We're obviously different, but where to put that difference gets lost in the middle, at least for me, to distinguish life from matter.
And so, I wonder how we think and do all the human things we do? Our reality is not based in reality, we place more importance in things we create, economics, politics, social placement. The incredible complexity of the things we do isn't easily reduced to chemical equations of neurochemicals squirting about.
But, I think, it can be. It's just, ironically, even though it's incredibly complicated and gives us previously unheard of powers of knowledge and power, it made us so complicated we can't ever actually understand ourselves.
And that usually leads me to the question of free will. I don't know if it exists or not. Surely, people can't be blamed for their actions if all they are is incredibly complicated chemical reactions? Well, but then I think that also our punishing of them is then also predetermined.
To put it in a better way, uhh, think from the Big Bang, if you had say, an incredibly powerful quantum computer that did it's calculations in another dimension and time, therefore having them done instantly, if you could know the exact location and velocity of every single particle in the universe from the instant of the Big Bang to a .00000000001 of a second afterwards, which I know you can't ever know a particles exact velocity and location at the same time, due to some principle or another, I forget, but if you could, could you chart the movements of those particles for billions of years, then being able to tell everything that ever happened, and then everything that ever will happen?
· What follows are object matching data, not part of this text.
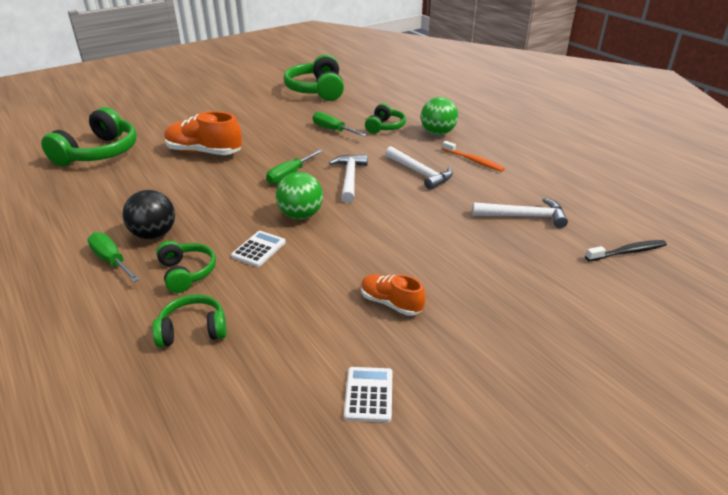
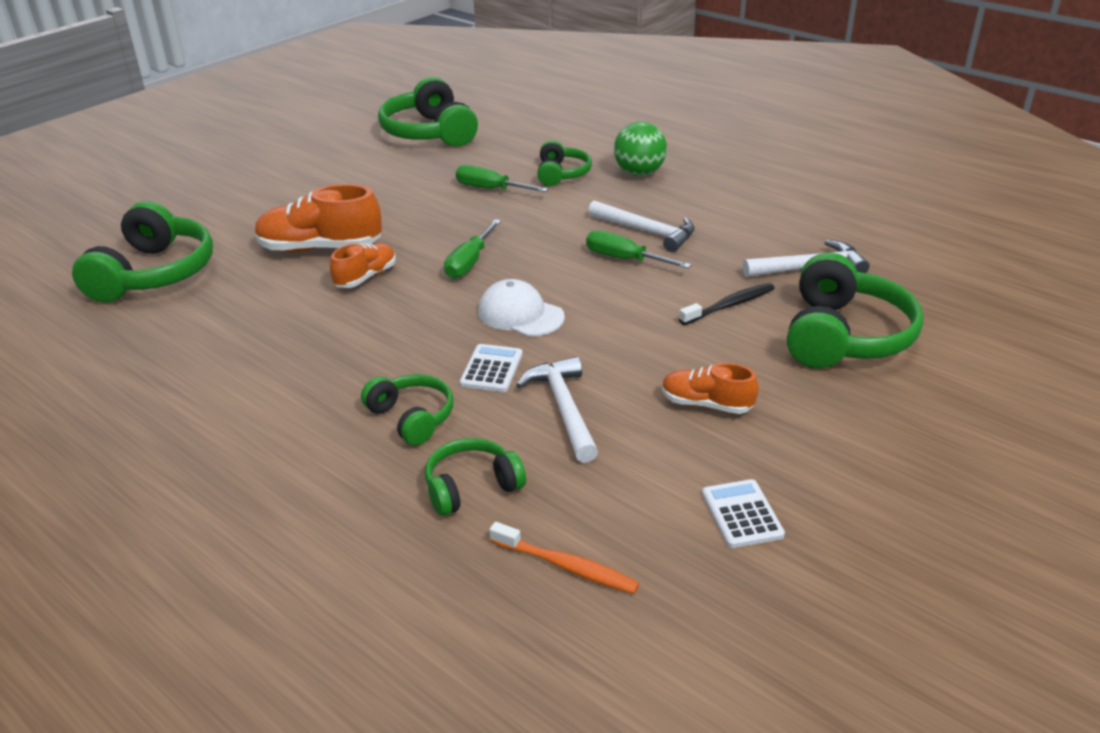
camera: 15 degrees left, 0 degrees up
green screwdriver [87,232,140,282] -> green screwdriver moved to [586,230,692,269]
black ball [122,190,175,239] -> none
green ball [276,172,323,219] -> white cap [478,279,565,337]
white hammer [329,154,368,203] -> white hammer moved to [516,357,598,463]
orange toothbrush [442,141,505,172] -> orange toothbrush moved to [489,522,639,594]
black toothbrush [585,240,667,261] -> black toothbrush moved to [679,283,775,325]
none -> orange shoe [330,243,396,288]
none -> green headphones [787,253,924,369]

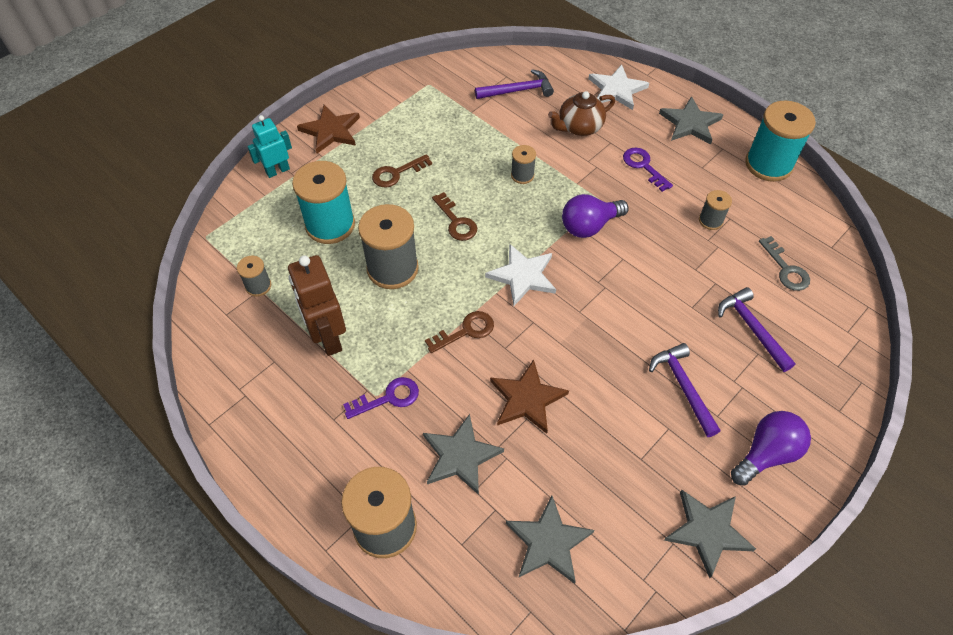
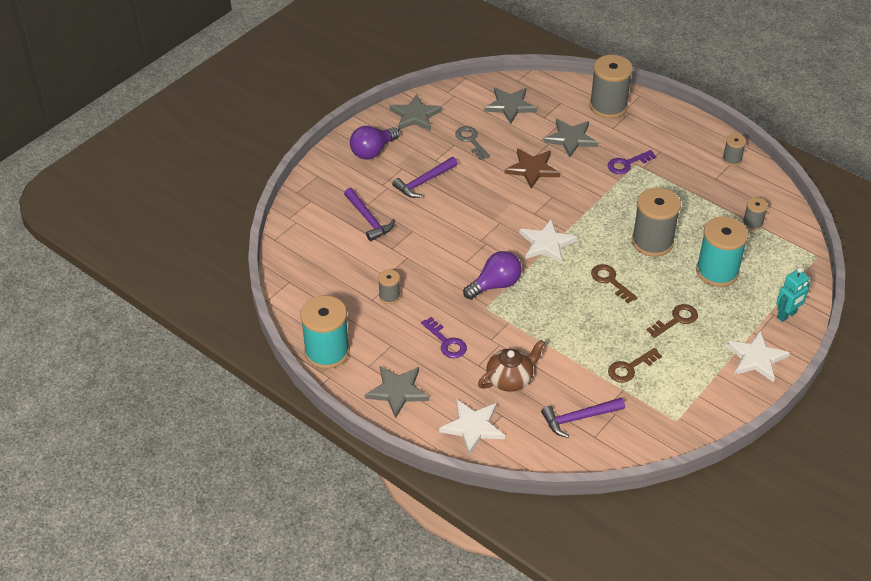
camera: 175 degrees right, 10 degrees down
brown robot [288,255,346,356] -> none
brown star [297,105,360,153] -> white star [726,330,790,382]
brown key [425,311,494,353] -> brown key moved to [608,348,662,383]
grey spool [511,145,536,184] -> grey spool moved to [722,134,746,166]
purple hammer [649,343,720,437] -> purple hammer turned 75 degrees clockwise [392,157,458,198]
grey key [759,236,810,291] -> grey key moved to [455,126,490,160]

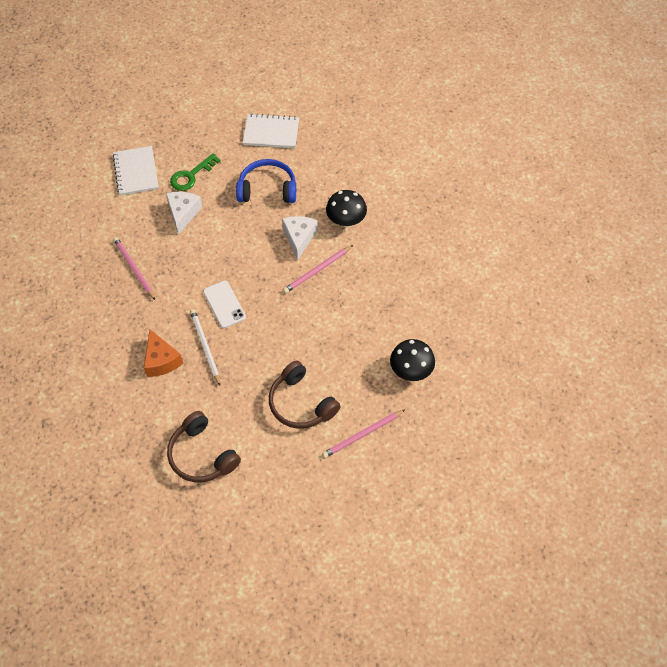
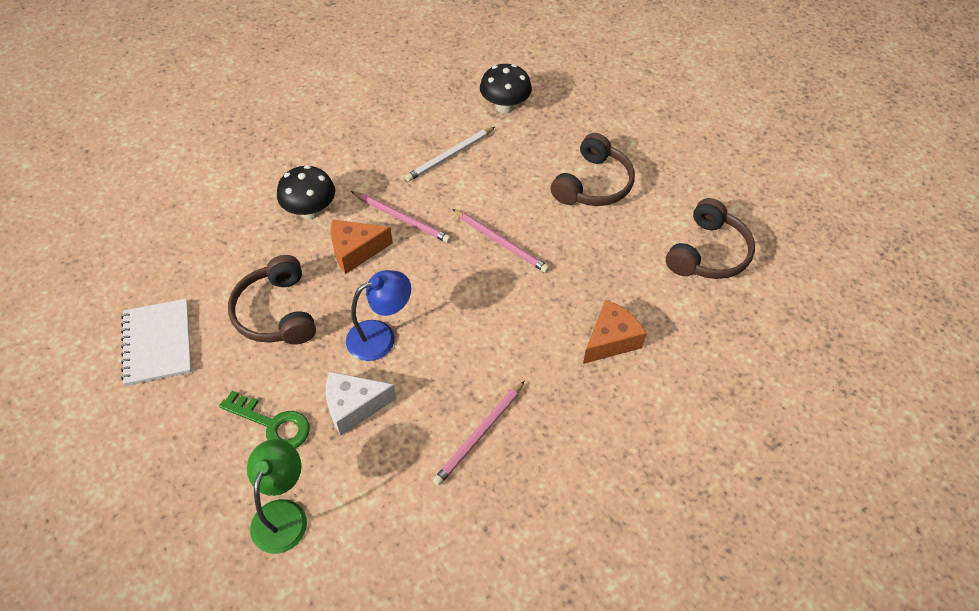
camera: 110 degrees left, 5 degrees down
white notebook [113,146,159,196] -> green lamp [247,439,307,554]
white pencil [190,309,220,386] -> white pencil moved to [405,127,495,181]
white phone [203,281,246,328] -> none
blue headphones [236,159,296,203] -> brown headphones [228,255,316,345]
white cheese [282,216,318,260] -> orange cheese [331,220,393,274]
pink pencil [322,409,406,458] -> pink pencil moved to [452,209,549,273]
none -> blue lamp [346,270,411,361]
Would you really be able to say, even predict your predicting of it all?
Would you be able to understand every single minutia inside every single person's mind, would you be able to find out how Greek Fire was made, who the creator of the Voynich manuscript is and what it means, what dark matter is?
But that's all unimportant to what I really want to know, is could you predict what everyone has ever done or thought, and everything anyone else ever will do or think?
That would get rid of Free Will as a concept forever.
I just don't know about Free Will, I mean, I feel pretty free right now, but is that just the chemicals talking? I feel like I'm a person, not just a collection of cells and chemicals reacting, but is that those cells and chemicals talking?